Speakers - 2026

International Nursing Conference
Renee Begay
Princeton Healthcare & Rehabilitation, United States
Title: The importance of resilience in new nursing graduates

Abstract

Managing one’s time throughout nursing school and during the transition into a full-time nursing role can be difficult for new graduate nurses. The transition involves significant changes in title, responsibilities, and work environment. Building professional confidence and resilience is crucial for their success during this transition. Strategies such as continuing learning, seeking mentorship, building support networks, embracing challenges, engaging in self-reflection, and adjusting practice may help students make this transition. The turnover rate for new nurses in the U.S, ranges from 59% in year one to 79.5% in year two (Nursing Solutions Inc., 2024). New graduate nurses who struggle to transition into their professional roles are more likely to resign from their position or leave the nursing profession altogether (Hallaran et al., 2021; Spector et al., 2015). Personal experience demonstrates that a high percentage of nurses leave bedside nursing in year one due to the high-stress environment and lack of support for new nursing graduates. Nursing students report experiencing symptoms of burnout, such as exhaustion and disengagement, on entering the nursing workforce. Therefore, the Future of Nursing Report 2020-2030 posits resilience as a necessary trait to counter negative workforce demands and calls for strategies to promote nursing students’ psychological well-being and resilience (National Academies of Sciences, Engineering, & Medicine, 2021). Resilience, as defined by Merriam-Webster, is the capacity to withstand or to recover quickly from difficulties.
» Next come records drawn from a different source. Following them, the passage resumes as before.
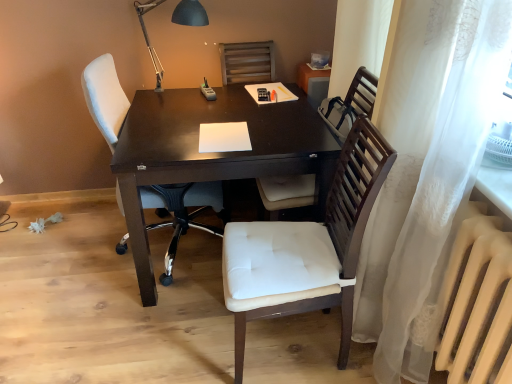
I want to click on free space to the left of white fabric chair at center, which is the second chair in left-to-right order, so click(186, 343).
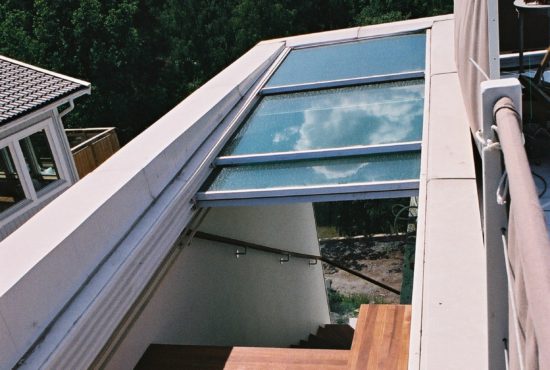
At what (x,y) coordinates should I click in order to perform the action: click on wall. Please return your answer as a coordinate pair (x, y). Looking at the image, I should click on (450, 255).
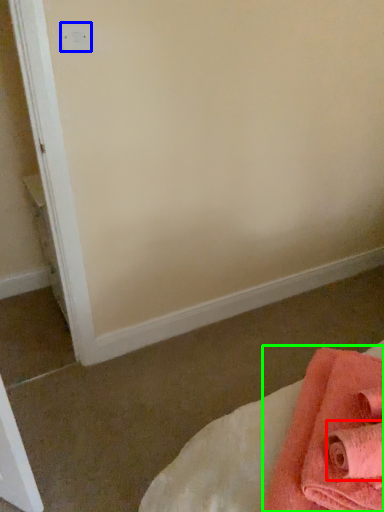
Question: Which object is the farthest from bath towel (highlighted by a red box)? Choose among these: electric outlet (highlighted by a blue box) or towel (highlighted by a green box).

Choices:
 (A) electric outlet
 (B) towel

Answer: (A)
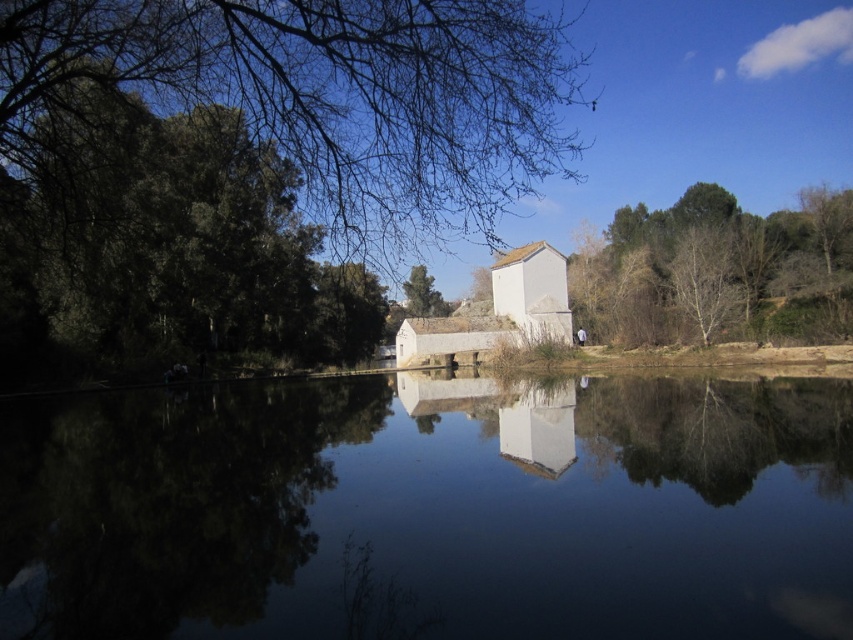
Question: Which object is the closest to the green leafy tree at upper left?

Choices:
 (A) green leafy tree at right
 (B) transparent water at center

Answer: (B)

Question: Is transparent water at center below green leafy tree at right?

Choices:
 (A) yes
 (B) no

Answer: (A)

Question: Can you confirm if green leafy tree at upper left is smaller than green leafy tree at right?

Choices:
 (A) no
 (B) yes

Answer: (A)

Question: Which of the following is the closest to the observer?

Choices:
 (A) green leafy tree at upper left
 (B) transparent water at center

Answer: (B)

Question: Does transparent water at center appear on the right side of green leafy tree at right?

Choices:
 (A) yes
 (B) no

Answer: (B)

Question: Which object is closer to the camera taking this photo?

Choices:
 (A) green leafy tree at upper left
 (B) transparent water at center

Answer: (B)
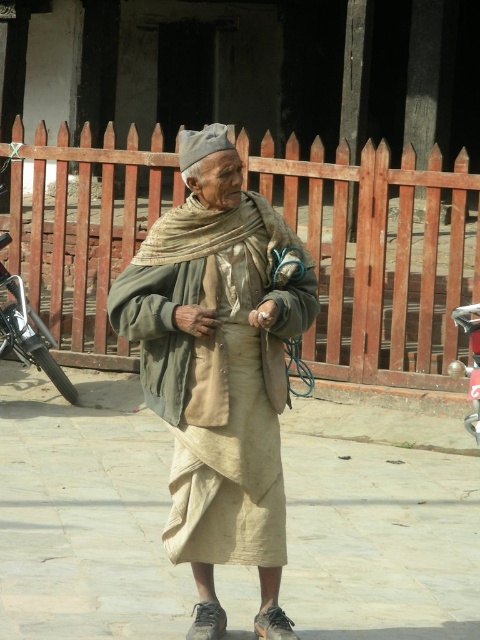
Question: Which point is farther from the camera taking this photo?

Choices:
 (A) (284, 508)
 (B) (383, 442)

Answer: (B)

Question: Can you confirm if beige fabric skirt at center is wider than beige fabric shawl at center?

Choices:
 (A) no
 (B) yes

Answer: (B)

Question: Which point is closer to the camera taking this photo?

Choices:
 (A) (210, 561)
 (B) (336, 433)

Answer: (A)

Question: Does beige fabric skirt at center have a greater width compared to beige fabric shawl at center?

Choices:
 (A) yes
 (B) no

Answer: (A)

Question: Does beige fabric skirt at center have a lesser width compared to beige fabric shawl at center?

Choices:
 (A) no
 (B) yes

Answer: (A)

Question: Which of the following is the closest to the observer?

Choices:
 (A) (159, 605)
 (B) (272, 344)

Answer: (B)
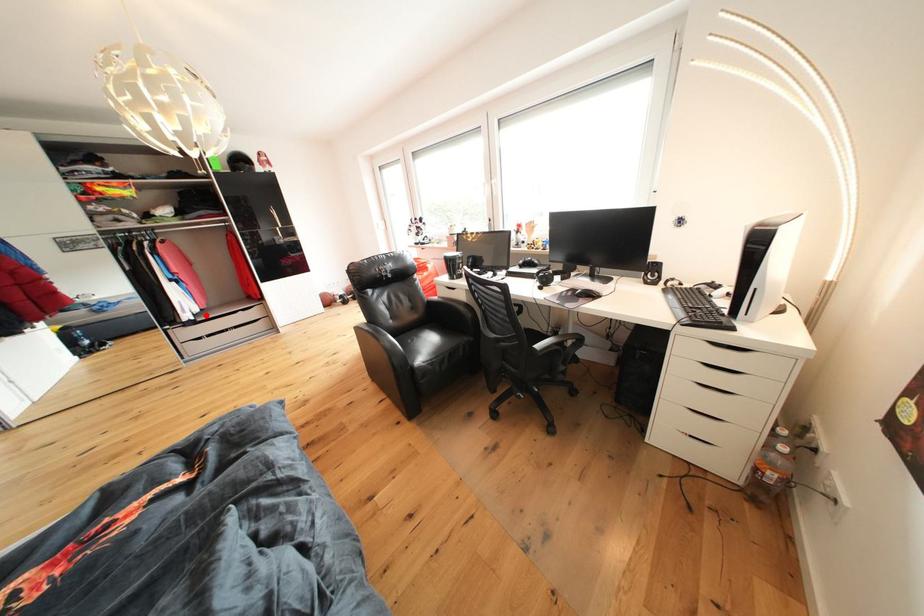
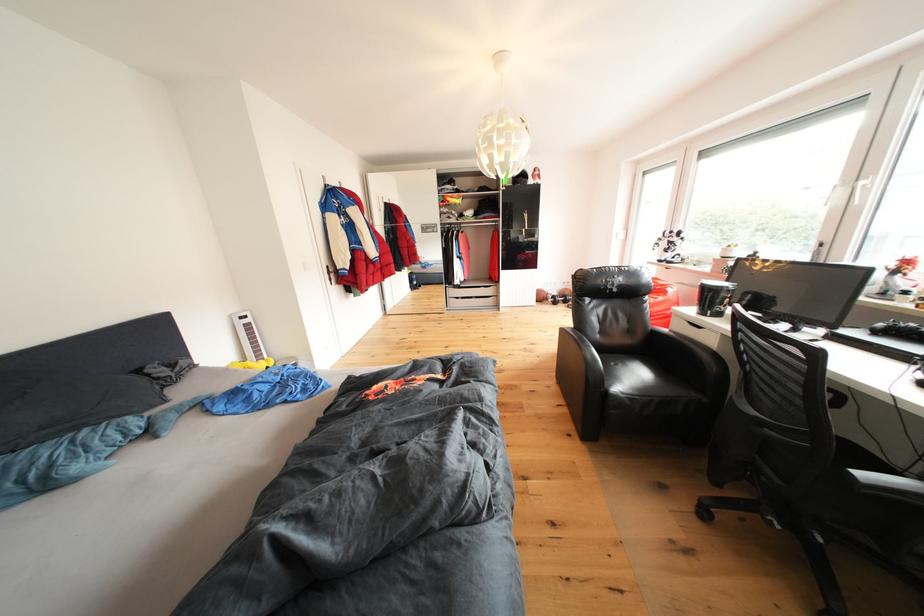
Question: I am providing you with two images of the same scene from different viewpoints. In image1, a red point is highlighted. Considering the same 3D point in image2, which of the following is correct?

Supported by personal characteristics, beliefs, organizational, and environmental factors, during nursing education (Aryuwat et al., 2022) can promote new graduate nurses' success and retention (Lee & De Gagne, 2022; Randall et al., 2023). Research into new graduate nurses' resilience is critical as unsuccessful transitions can lead to resignations, increased costs, unsafe nurse-to-patient ratios, and workforce shortages (Bae, 2022, 2023) during this critical nursing transition.